"Rana Toad", ça se mange?

Nous sommes libraires de divers horizons, bibliovoraces friands de découvertes, ici pour partager!

lundi 11 juin 2012

-Dessine les autres en train de fondre.
Le Kid dessina une explosion de vision chaude jaillissant de l'oeil rouge de Matthew, puis un cercle de feu sur le sol autour des pieds de Brian et de Razz. Il dessina les mèches de vapeur sombre et grise qui s'élevaient au-dessus de leurs têtes, les grosses perles de sueur qui leur giclaient du front. Puis il s'attaqua à leurs visages, déformant les yeux et le nez, et étira leurs silhouettes, leur faisant fondre la peau sous l'action de la chaleur. Plus il dessinait, plus il avait envie de dessiner, et plus il avait envie d'ajouter des détails horribles. Il leur fit sortir du sang par les yeux, leur fit baver de la bile.
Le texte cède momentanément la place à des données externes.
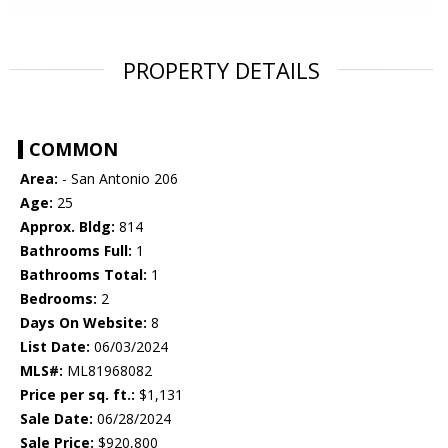
PROPERTY DETAILS
COMMON
Area:
- San Antonio 206
Age:
25
Approx. Bldg:
814
Bathrooms Full:
1
Bathrooms Total:
1
Bedrooms:
2
Days On Website:
8
List Date:
06/03/2024
MLS#:
ML81968082
Price per sq. ft.:
$1,131
Sale Date:
06/28/2024
Sale Price:
$920,800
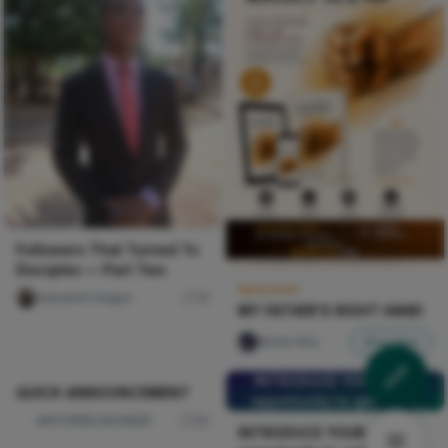
Followers That Turned To
Disciples — Part Two
Sponsored
Iwasanmi Segun
16
MY FATHER'S RIGHT HAND
Nircle ADs
Shop Now
INTRODUCE YOURSELF,
opportunity to get seen.
INTRODUCE YOURSELF,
Il mit le feu à leurs habits et à leurs cheveux, il leur ouvrit le ventre pour que leurs tripes se répandent.
Le Kid s'arrêta enfin, reposa ses crayons. Lui et Matthew regardèrent le dessin. Un déchaînement de couleurs qui emplissaient toute la page. C'est à peine s'ils arrivaient à reconnaître les gens dans ce chaos sanguinolent. Le seul personnage qui se laissait identifier facilement, c'était le superhéros Matthew dressé au milieu de la scène, le responsable du carnage, avec ses yeux qui tiraient des rayons chauds et des rayons froids.
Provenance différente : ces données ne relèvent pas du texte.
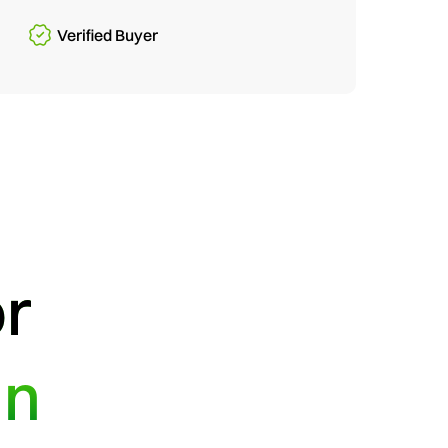
Verified Buyer
or
in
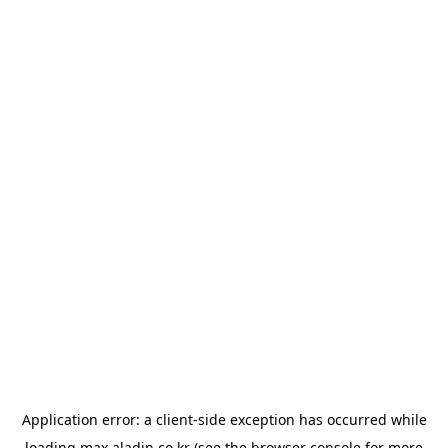
Application error: a
client
-side exception has occurred while
loading
max.aladin.co.kr
(see the
browser console
for more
-Maintenant, dessine-toi aussi, dit Matthew, en respirant fort tant la scène le transportait. Dessine-toi en train de te servir une dernière fois de ton pouvoir.
Le Kid se pencha de nouveau sur la page, dessina une minuscule silhouette en ascension vers le coin de la feuille, une cape rouge flottant derrière elle.
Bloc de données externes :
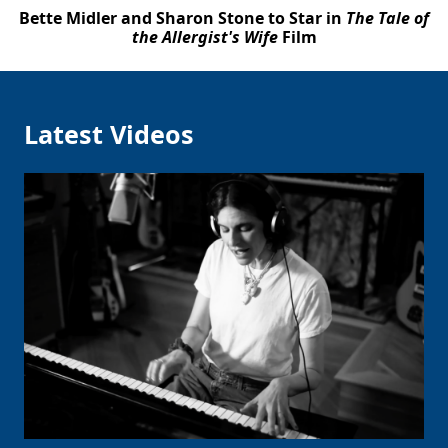
Bette Midler and Sharon Stone to Star in
The Tale of
the Allergist's Wife
Film
Latest Videos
-C'est quoi ton pouvoir? demanda Matthew en se balançant d'avant en arrière. Qu'est-ce que tu fais?
Le Kid ne répondit pas. Il dessinait toujours, croquant des bras décharnés tendus de chaque côté, des jambes décharnées tendues vers l'arrière, Le Kid superhéros montant en flèche, traversant les nuages boursouflés, quittant la scène, s'échappant du dessin.

Ce que porte la nuit, Scott O'Connor, Belfond. Traduit de l'américain par Joseph Antoine.